Exactly true, but as Fake John Galt mentions above, economics is one of those classes everyone should get in high school.  I had econ in high school, then a full minor's worth of micro-, macro-, theory, and political economy classes in college; and rarely did they cover the same basic ground my high school classes covered.

I'd be willing to say all college students needed economics classes in the same way they might need remedial math, writing, civics, etc classes.  But then we go down the road of picking and choosing what "everyone should know".  And once the minority studies departments have their say in the matter...

Crow's Nest
Joined
Mar '11
Crow's Nest

Most of our organs of higher education have lost any sense of what makes their education higher--even those premised on explicitly religious foundations. 
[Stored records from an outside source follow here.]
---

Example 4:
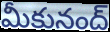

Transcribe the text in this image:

మీకునంద్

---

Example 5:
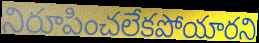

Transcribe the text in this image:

నిరూపించలేకపోయారని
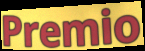
Premio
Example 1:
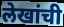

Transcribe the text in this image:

लेखांची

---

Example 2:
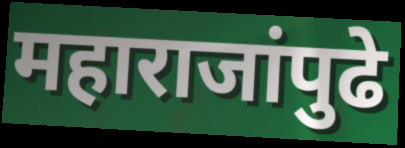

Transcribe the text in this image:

महाराजांपुढे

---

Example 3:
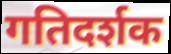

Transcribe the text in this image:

Even more of them, through the proliferation of specialization and "underwater-basket-weaving" type courses have eviscerated the very idea of a university, whose etymology betrays its prejudice and its truth.

It is not that it is impossible to get a great education at these institutions--it is: but it requires far more ambition and self-direction from the young student than ever before, and it is wasted on almost all who attend them.

We must reform this system. Many go through this education only in the hopes of finding a decent job, and they graduate with mountains of debt. Credentialing and professional education must be diffused more greatly through other institutions than the university. And we must return a more stringent liberal arts curriculum--specifically civics, economics, and history--back to the high school level and demand higher standards there (in the maths and sciences as well).